Texte fourni ::
:::::
OBJECTIF / OBJECTIVITE: Caractère de ce qui existe indépendamment de la conscience.
Caractère de ce qui
est établi sans aucun jugement de valeur.
Dans le domaine de la connaissance, l'objectivité est réalisée quand
l'esprit constitue un objet de pensée pouvant en droit faire l'accord des esprits (universalité).
En ce sens, la notion
est synonyme de rationalité.
Opposée à la subjectivité, elle requiert l'impartialité du sujet connaissant et exige la
mise en oeuvre de procédures d'observation et d'expérimentation garantissant la validité des opérations relevant de
l'investigation scientifique dont l'objectivité ne sera précisément méritée qu'à ce prix.
NATURE :
1° L'inné par opposition à l'acquis (nature opposée à culture, ou chez les anthropologues anglo-saxons nature
opposée à nurture); 2° Essence, ensemble des propriétés qui caractérisent un objet ou un être (la nature de
l'homme par exemple); 3° L'ensemble des phénomènes matériels, liés entre eux par des lois scientifiques.
En ce sens,
le naturel peut s'opposer au surnaturel qui désigne une intervention transcendante de la divinité; 4° Spinoza
distingue la nature naturante, c'est-à-dire la substance infinie et la nature naturée, les divers modes par lesquels
s'exprime cette substance.
Le mot nature est ambigu.
Le naturalisme du xviiie siècle par exemple est contradictoire.
D'une part son épistémologie réduit la nature à un mécanisme (des faits soumis à des lois nécessaires) indifférent
aux valeurs humaines.
D'autre part, sa morale prétend se fonder sur la nature, c'est-à-dire sur des tendances
spontanées, supposées bonnes; la nature devient alors la Mère-Nature, une sorte de providence bienveillante.
Société : association d'individus qui constitue le milieu où chacun s'intègre.
Toute espèce vivante est plus ou
moins sociale ; mais tandis que les sociétés animales sont naturelles et gouvernées par l'instinct, les sociétés
humaines, organisées selon des institutions mobiles, véhiculent une culture.
[Introduction]
Depuis qu'elles existent, les sciences de l'homme n'en finissent pas d'être examinées, et interrogées à propos de
leurs méthodes ou de leur finalité.
Une telle interrogation repose pratiquement toujours sur une
comparaison avec les sciences de la nature, qui apparaissent comme les modèles d'une scientificité que l'on tient
pour impossible aux sciences de l'homme.
En restreignant la comparaison à la seule sociologie, comme science de la
société, sans trop s'appesantir sur les autres disciplines (la psychologie ou l'histoire), on s'attachera ici à se
demander si la société peut être objet de science au même titre que la nature : on devrait ainsi lui reconnaître des
caractères scientifiques, mais qui seront en partie autres que ceux que l'on trouve dans les sciences de la nature.
:::::
Items présentés ::
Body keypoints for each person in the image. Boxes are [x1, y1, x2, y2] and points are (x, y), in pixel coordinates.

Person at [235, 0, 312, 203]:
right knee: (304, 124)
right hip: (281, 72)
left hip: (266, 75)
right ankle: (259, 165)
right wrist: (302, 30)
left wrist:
:::::
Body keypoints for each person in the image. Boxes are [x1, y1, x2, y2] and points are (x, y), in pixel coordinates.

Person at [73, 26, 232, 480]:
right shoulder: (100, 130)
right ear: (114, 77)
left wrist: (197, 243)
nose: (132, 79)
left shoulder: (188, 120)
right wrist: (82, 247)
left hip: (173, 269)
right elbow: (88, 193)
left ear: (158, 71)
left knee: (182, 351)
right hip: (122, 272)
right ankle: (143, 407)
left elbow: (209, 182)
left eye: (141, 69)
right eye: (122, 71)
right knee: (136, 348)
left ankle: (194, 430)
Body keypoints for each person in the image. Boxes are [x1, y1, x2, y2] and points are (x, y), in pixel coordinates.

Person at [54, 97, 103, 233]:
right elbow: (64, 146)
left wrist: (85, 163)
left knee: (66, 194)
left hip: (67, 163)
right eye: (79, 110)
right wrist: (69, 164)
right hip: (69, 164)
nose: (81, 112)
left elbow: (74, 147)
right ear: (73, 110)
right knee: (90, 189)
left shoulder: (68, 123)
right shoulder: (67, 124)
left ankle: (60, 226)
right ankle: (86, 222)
:::::
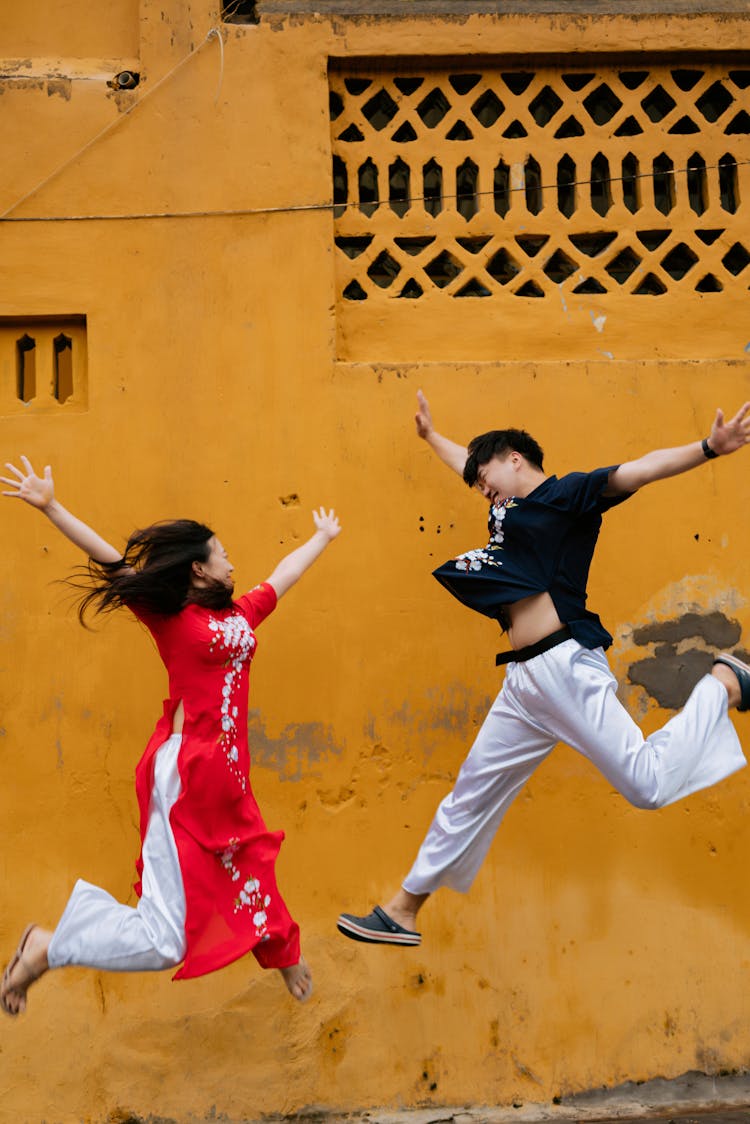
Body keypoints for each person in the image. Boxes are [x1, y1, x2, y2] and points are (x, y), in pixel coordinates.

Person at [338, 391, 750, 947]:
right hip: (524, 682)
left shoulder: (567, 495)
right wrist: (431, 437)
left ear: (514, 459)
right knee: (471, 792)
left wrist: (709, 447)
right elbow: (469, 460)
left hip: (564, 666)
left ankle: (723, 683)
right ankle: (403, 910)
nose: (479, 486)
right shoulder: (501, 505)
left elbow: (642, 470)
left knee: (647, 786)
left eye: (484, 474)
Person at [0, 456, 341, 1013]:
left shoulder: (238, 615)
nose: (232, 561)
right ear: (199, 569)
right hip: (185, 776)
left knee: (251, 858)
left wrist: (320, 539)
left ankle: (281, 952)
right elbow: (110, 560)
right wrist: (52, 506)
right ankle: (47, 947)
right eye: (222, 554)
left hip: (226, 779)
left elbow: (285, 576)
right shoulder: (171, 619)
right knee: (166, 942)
:::::
Tâche à réaliser ::
Ces affirmations sur l'objectivité, la nature et la société concordent-elles avec le texte ? Pour chacune, répondez par oui ou par non et citez mot pour mot les mots du texte qui tranchent.
1. L'objectivité, au sens de l'accord des esprits, équivaut à la rationalité.
2. Les sociétés animales véhiculent une culture.
3. Le naturalisme du xviiie siècle est présenté comme cohérent.
Les items n'ont aucun rôle ici.

Zone de réponse ::
1. Oui : « En ce sens, la notion est synonyme de rationalité. »
2. Non : « les sociétés animales sont naturelles et gouvernées par l'instinct »
3. Non : « Le naturalisme du xviiie siècle par exemple est contradictoire. »